Tuesday, May 28, 2013


Cherry Hill, NJ USA, May 28, 2013 - Current standards in carrier crash reporting are unfair, misleading, and may a have negative impact on carrier selection according to Jeff Tucker, CEO of Tucker Company Worldwide, and the MCSAC CSA Subcommittee on which he serves.  On April 9, 2013, the MCSAC passed to FMCSA the CSA Subcommittee's recommendations for improvement to the CSA system.

Tucker remains baffled that the agency didn't recognize and act on the obvious need for these changes long ago.  He believes certain elements within FMCSA have internal agendas that outweigh reason and due process, and those elements seem to be ruling the day.  He hopes this partial list of recommendations will begin to turn the tide:

For a carrier's Crash BASIC, exclude crashes where there is a clear determination that the carrier was not at fault or (in the language of the regulations), the crash was non-preventable. (E.g., don't penalize the carrier when a car runs into it while the truck was stopped at a red light).

Evaluate changing the definition of reportable DOT crash for purposes of CSA to include only fatalities or injuries (e.g., exclude deer kills where no cars or people were involved). FMCSA should standardize the data it gathers from the individual 50 states.
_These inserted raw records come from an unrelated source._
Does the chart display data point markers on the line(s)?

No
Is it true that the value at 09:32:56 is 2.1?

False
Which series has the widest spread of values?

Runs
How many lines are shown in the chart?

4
Until these reforms can be enacted, responsible carriers will continue to be misrepresented under the current carrier selection framework.
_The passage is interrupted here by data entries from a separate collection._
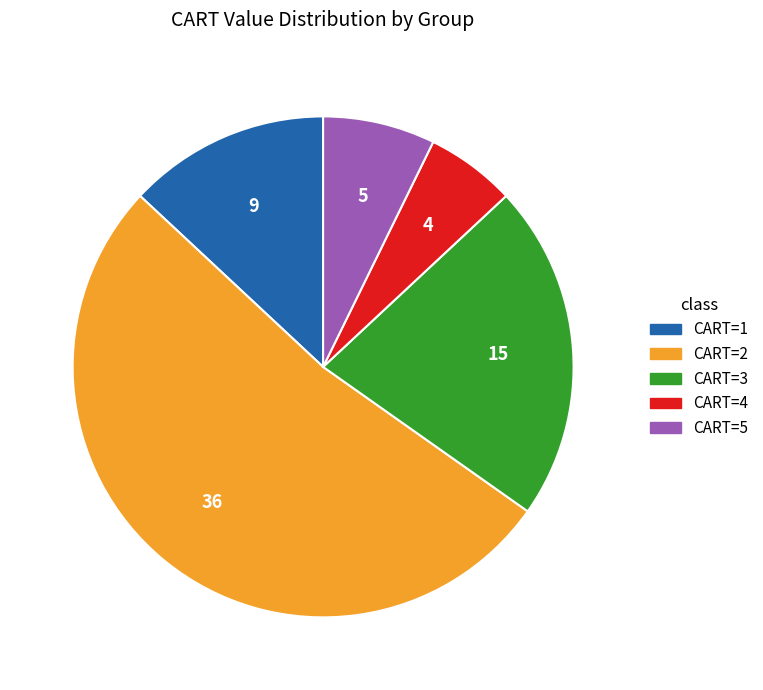

Is there a majority slice in this chart?

Yes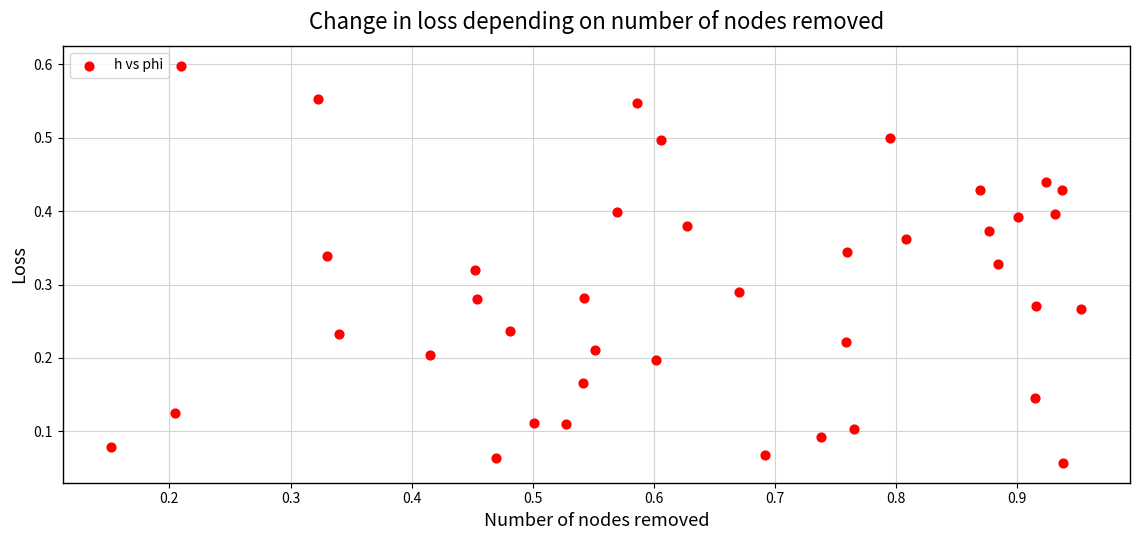

What is the range of X values (max minus min)?

0.8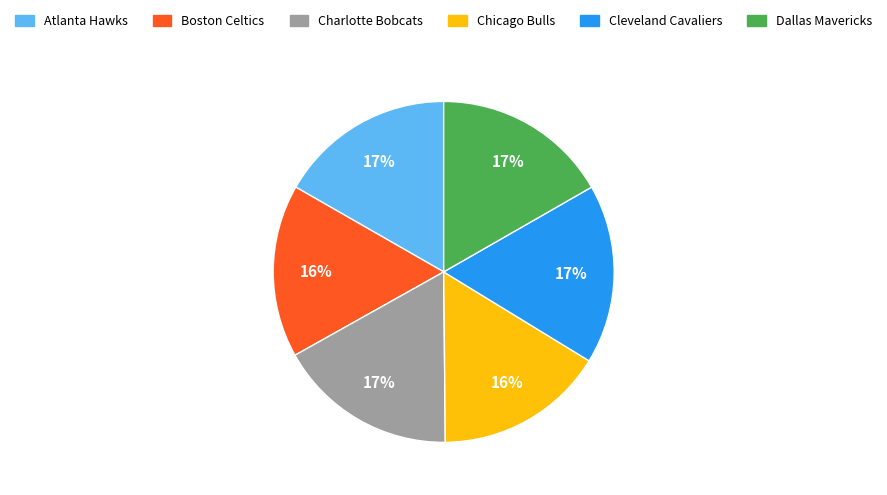

To the nearest percent, what is the difference between the Chicago Bulls and Charlotte Bobcats slice percentages?

1%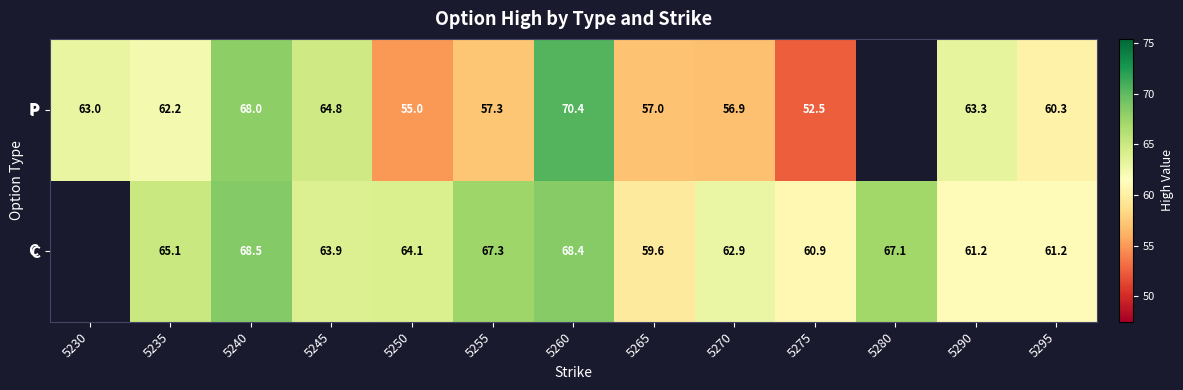

Rank the series at 5245 from highest to lowest value.

P, C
Tucker Company Worldwide, Inc. is America's oldest privately held operating freight broker and is based in Cherry Hill, NJ. Tucker specializes in arranging shipments of high value, high security, climate controlled and otherwise sensitive materials for some of the world's best known brands. Tucker is active in its trade association and serves on a select committee reviewing motor carrier safety for the U. S. Department of Transportation. Tucker has been a first responder supporting the government with trucking of relief supplies for most of the nation's natural and man-made disasters in the last 30 years.